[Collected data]
···
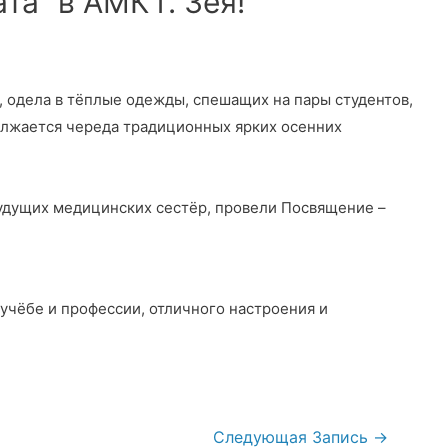
та” в АМК г. Зея!
, одела в тёплые одежды, спешащих на пары студентов,
лжается череда традиционных ярких осенних
 будущих медицинских сестёр, провели Посвящение –
чёбе и профессии, отличного настроения и
Следующая Запись
→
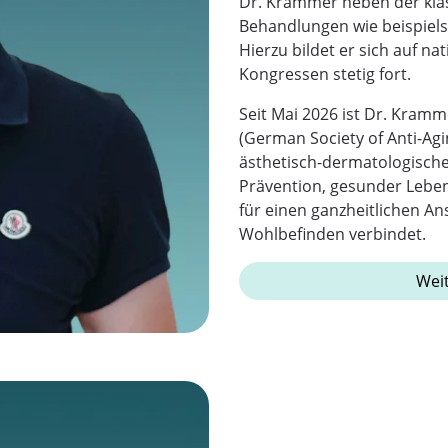
Dr. Krammer neben der kla
Behandlungen wie beispielsw
Hierzu bildet er sich auf 
Kongressen stetig fort.
Seit Mai 2026 ist Dr. Kramm
(German Society of Anti-Agin
ästhetisch-dermatologische
Prävention, gesunder Lebe
für einen ganzheitlichen A
Wohlbefinden verbindet.
Weit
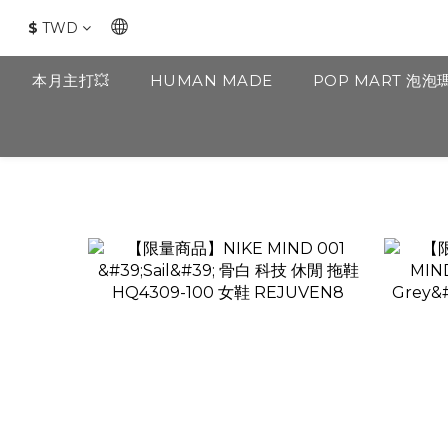
$
TWD
本月主打💥
HUMAN MADE
POP MART 泡泡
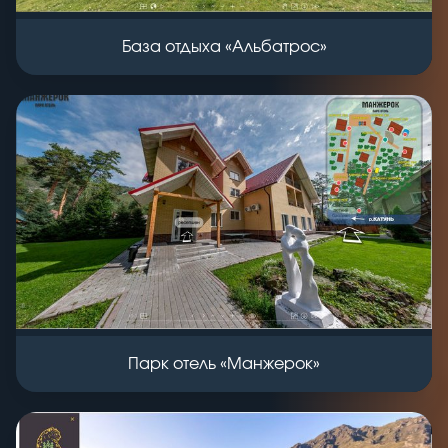
База отдыха «Альбатрос»
Парк отель «Манжерок»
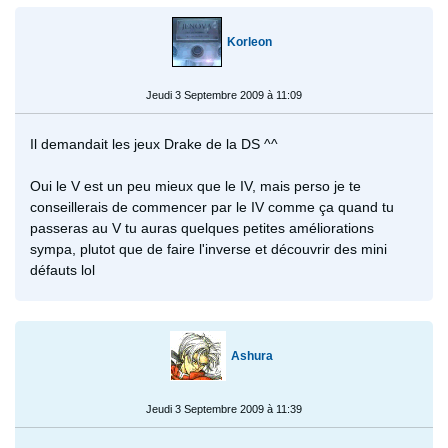
Korleon
Jeudi 3 Septembre 2009 à 11:09
Il demandait les jeux Drake de la DS ^^
Oui le V est un peu mieux que le IV, mais perso je te
conseillerais de commencer par le IV comme ça quand tu
passeras au V tu auras quelques petites améliorations
sympa, plutot que de faire l'inverse et découvrir des mini
défauts lol
Ashura
Jeudi 3 Septembre 2009 à 11:39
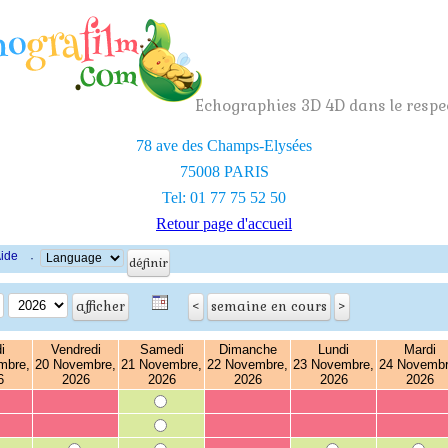
Echographies 3D 4D dans le respec
78 ave des Champs-Elysées
75008 PARIS
Tel: 01 77 75 52 50
Retour page d'accueil
ide
·
i
Vendredi
Samedi
Dimanche
Lundi
Mardi
mbre,
20 Novembre,
21 Novembre,
22 Novembre,
23 Novembre,
24 Novembr
6
2026
2026
2026
2026
2026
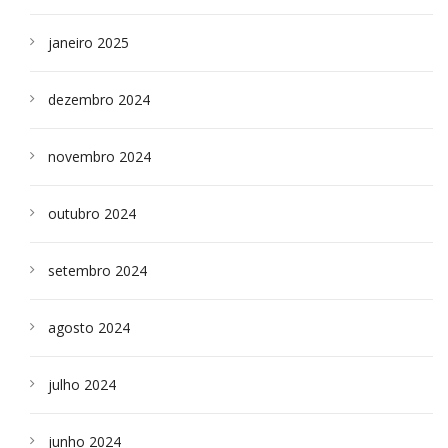
janeiro 2025
dezembro 2024
novembro 2024
outubro 2024
setembro 2024
agosto 2024
julho 2024
junho 2024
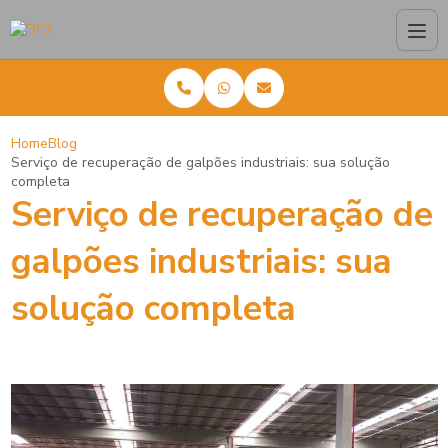
Home
Blog
Serviço de recuperação de galpões industriais: sua solução
completa
Serviço de recuperação de
galpões industriais: sua
solução completa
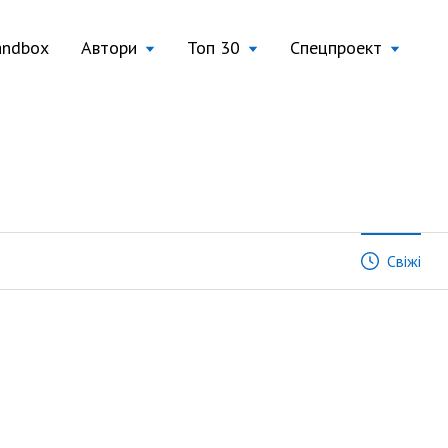
andbox
Автори
Топ 30
Спецпроект
Свіжі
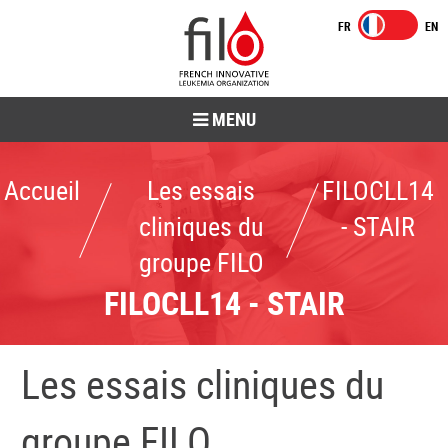
MENU
Accueil
Les essais
FILOCLL14
cliniques du
- STAIR
groupe FILO
FILOCLL14 - STAIR
Les essais cliniques du
groupe FILO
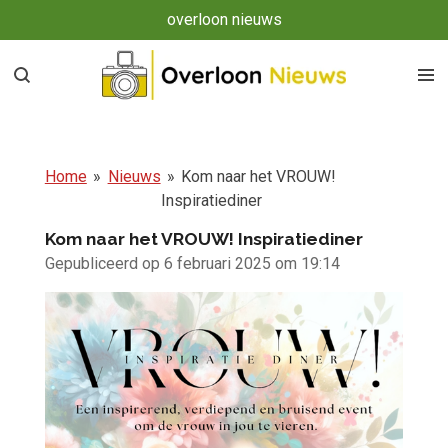
overloon nieuws
Ga
direct
naar
de
hoofdinhoud
Home
»
Nieuws
»
Kom naar het VROUW!
Inspiratiediner
Kom naar het VROUW! Inspiratiediner
Gepubliceerd op 6 februari 2025 om 19:14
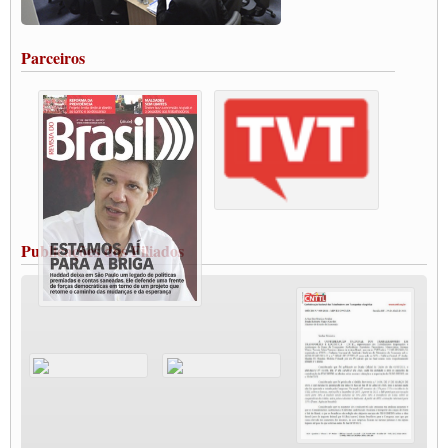
Rodoviários de Feira Santana fazem Assembleia para avaliar proposta de reajuste
salarial
Portuários de Rio Grande fazem paralisação pela vacina
Parceiros
Vacina Já: Lockdown de 24 horas dos trabalhadores em transportes está mantido,
destaca Paulinho
Condutores de Guarulhos farão greve sanitária nesta terça-feira (20)
Paralisação dos Caminhoneiros na #BR285, entrocamento que liga o Mercosul ao
Rio Grande
Caminhoneiros bloqueiam duas faixas na Castello Branco e fazem protesto
Modal-Live #13 Aumento da Violência Contra Mulher e o Adoecimento da Classe
Trabalhadora em Tempos de Pandemia
MODAL-LIVE#12 POLÍTICAS PÚBLICAS DE TRANSPORTE PARA A
CLASSE TRABALHADORA E ELEIÇÕES NA PANDEMIA
Publicações dos Filiados
MODAL-LIVE#11 POLÍTICAS PÚBLICAS DE TRANSPORTE
JUVENTUDE DO TRANSPORTE: POR QUE DEVEMOS NOS ORGANIZAR?
Fabio Primo testa positivo para Coronavírus, mas está bem de saúde
Modal-Live#9 Quais são os direitos dos trabalhador@s que contraem a Covid-19 na
pandemia?
Participe da Campanha Fora Bolsonaro
CNTTL e FECOOTAC apoiam Campanha de testes de COVID-19 para
caminhoneiros
MODAL-LIVE#8 - Lideranças sindicais da CNTTL, CGTB e dos caminhoneiros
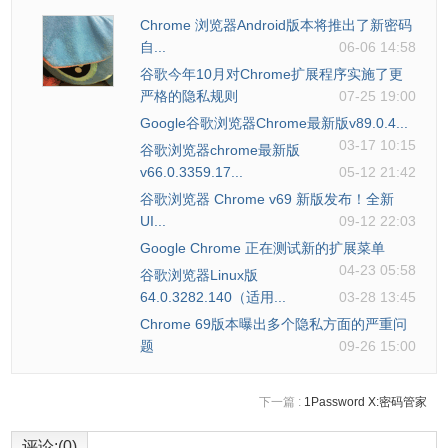
Chrome 浏览器Android版本将推出了新密码
自...
06-06 14:58
谷歌今年10月对Chrome扩展程序实施了更
严格的隐私规则
07-25 19:00
Google谷歌浏览器Chrome最新版v89.0.4...
03-17 10:15
谷歌浏览器chrome最新版
v66.0.3359.17...
05-12 21:42
谷歌浏览器 Chrome v69 新版发布！全新
UI...
09-12 22:03
Google Chrome 正在测试新的扩展菜单
04-23 05:58
谷歌浏览器Linux版
64.0.3282.140（适用...
03-28 13:45
Chrome 69版本曝出多个隐私方面的严重问
题
09-26 15:00
下一篇 :
1Password X:密码管家
评论:(0)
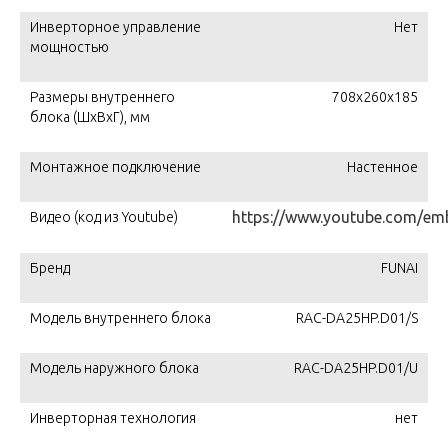
Инверторное управление
Нет
мощностью
Размеры внутреннего
708x260x185
блока (ШхВхГ), мм
Монтажное подключение
Настенное
https://www.youtube.com/e
Видео (код из Youtube)
Бренд
FUNAI
Модель внутреннего блока
RAC-DA25HP.D01/S
Модель наружного блока
RAC-DA25HP.D01/U
Инверторная технология
нет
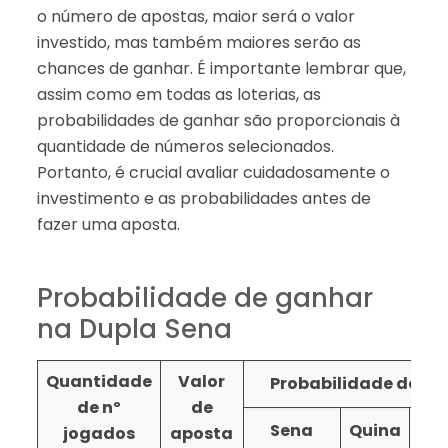
o número de apostas, maior será o valor
investido, mas também maiores serão as
chances de ganhar. É importante lembrar que,
assim como em todas as loterias, as
probabilidades de ganhar são proporcionais à
quantidade de números selecionados.
Portanto, é crucial avaliar cuidadosamente o
investimento e as probabilidades antes de
fazer uma aposta.
Probabilidade de ganhar
na Dupla Sena
Quantidade
Valor
Probabilidade de ace
de nº
de
Sena
Quina
Qu
jogados
aposta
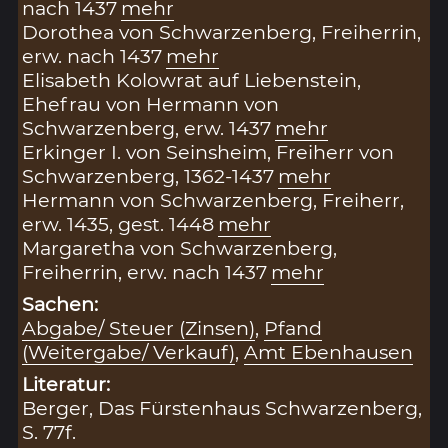
nach 1437
mehr
Dorothea von Schwarzenberg, Freiherrin,
erw. nach 1437
mehr
Elisabeth Kolowrat auf Liebenstein,
Ehefrau von Hermann von
Schwarzenberg, erw. 1437
mehr
Erkinger I. von Seinsheim, Freiherr von
Schwarzenberg, 1362-1437
mehr
Hermann von Schwarzenberg, Freiherr,
erw. 1435, gest. 1448
mehr
Margaretha von Schwarzenberg,
Freiherrin, erw. nach 1437
mehr
Sachen:
Abgabe/ Steuer (Zinsen)
,
Pfand
(Weitergabe/ Verkauf)
,
Amt Ebenhausen
Literatur:
Berger, Das Fürstenhaus Schwarzenberg,
S. 77f.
···
Filter the data for the string "POLÍTICAS" and copy every line that has it.

#### Result of the task
MODAL-LIVE#12 POLÍTICAS PÚBLICAS DE TRANSPORTE PARA A
MODAL-LIVE#11 POLÍTICAS PÚBLICAS DE TRANSPORTE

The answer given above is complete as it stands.